The Zone of interest ou la banalité du mal 

Par Gabrielle Lareau  

OPINION/À l’affiche à La Maison du cinéma se trouve le dernier film de Jonathan Glazer The Zone of interest. De retour après 10 ans d’absence, le réalisateur anglais nous revient avec une proposition qui enchante la critique, mais divise le grand public.  

The Zone of interest peint un tableau en apparence ordinaire et presque idyllique de la vie quotidienne d’une famille. Le mari part vaquer à ses occupations professionnelles, pendant que la femme prend soin des enfants, ces derniers grandissant et jouant dans le vaste jardin de leur demeure. Ce portrait n’aurait pas grand intérêt s’il n’y avait pas un détail : leur petit coin de paradis est situé juste à côté du camp de concentration d’Auschwitz, dans lequel le père travaille en tant que directeur du site.  

La représentation de la Shoah  

Adapté du roman de Martin Amis, le film perturbe l’auditoire, et avec raison. De la musique à la mise en scène, en passant par le travail sonore, chaque élément est pensé pour créer une expérience, certes déroutante, mais ô combien fascinante à découvrir.  

Si de nombreux grands films ont abordé la question de l’holocauste et des camps de concentration, aucun ne l’avait fait de cette manière auparavant. Vous ne serez jamais confrontés à une seule image des horreurs d’Auschwitz ; vous percevrez cette dure réalité uniquement à travers le son des cheminées de crémations qui grondent, des cris de prisonniers et des échos de coups de fusil, tandis que nos protagonistes vivent paisiblement leur quotidien. La question de la représentation de la Shoah au cinéma n’est pas nouvelle. Jusqu’où peut-on aller dans la présentation de ces atrocités sans sombrer dans le sensationnalisme? Pourtant il faut en parler, il faut montrer : il s’agit là d’un devoir de mémoire. Avec ce film, Glazer parvient à trouver un équilibre inédit qui plonge le spectateur au cœur même des camps de manière saisissante. 

S’ouvrir au déroutant 

C’est un film déroutant, certes, et je crois qu’une bonne partie du grand public ne sera pas réceptif à son visionnement. On peut en effet lui reprocher une certaine répétitivité et un manque d’enjeu dramatique qui peut facilement ennuyer. Mais je suis également convaincu que c’est un film exceptionnel, méritant qu’on s’y attarde et qu’on prenne le temps de saisir son message. Et puis, ce film vaut le détour rien que pour ses 10 dernières minutes. J’ai encore en mémoire le hoquet de surprise collectif partagé par la salle lors de ma séance. C’était inattendu, et pourtant incroyablement évident et pertinent avec ce que l’histoire cherche à raconter. Un grand moment de cinéma dont je me souviendrais longtemps.  

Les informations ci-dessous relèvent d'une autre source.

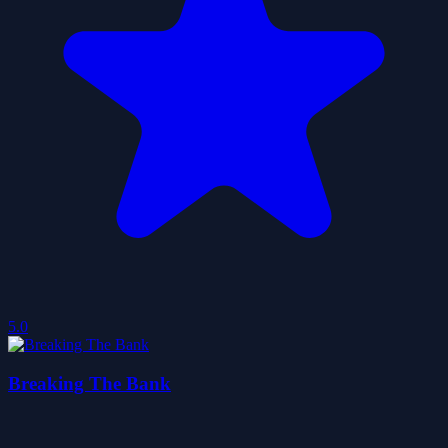
5.0
Breaking The Bank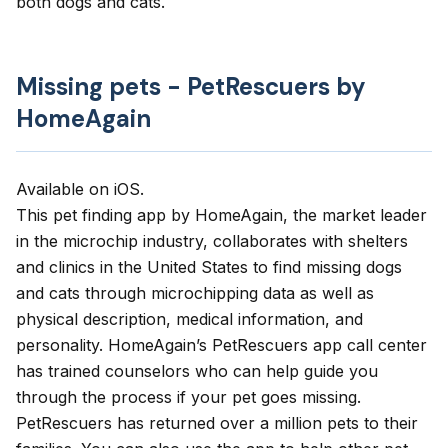
both dogs and cats.
Missing pets - PetRescuers by
HomeAgain
Available on
iOS
.
This pet finding app by HomeAgain, the market leader
in the microchip industry, collaborates with shelters
and clinics in the United States to find missing dogs
and cats through microchipping data as well as
physical description, medical information, and
personality. HomeAgain’s
PetRescuers
app call center
has trained counselors who can help guide you
through the process if your pet goes missing.
PetRescuers
has returned over a million pets to their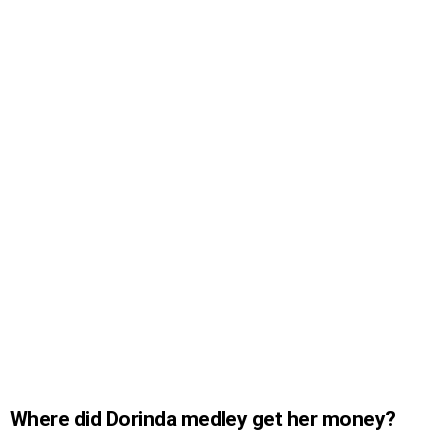
Where did Dorinda medley get her money?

The Zone of interest a remporté le Grand Prix du Festival de Cannes en 2023 et est actuellement sélectionné aux oscars dans cinq catégories, dont celle du meilleur film. Le film est toujours à l’affiche à La Maison du cinéma, c’est le moment ou jamais de visionner ce qui deviendra, j’en suis certaine, un classique du cinéma dans quelques années.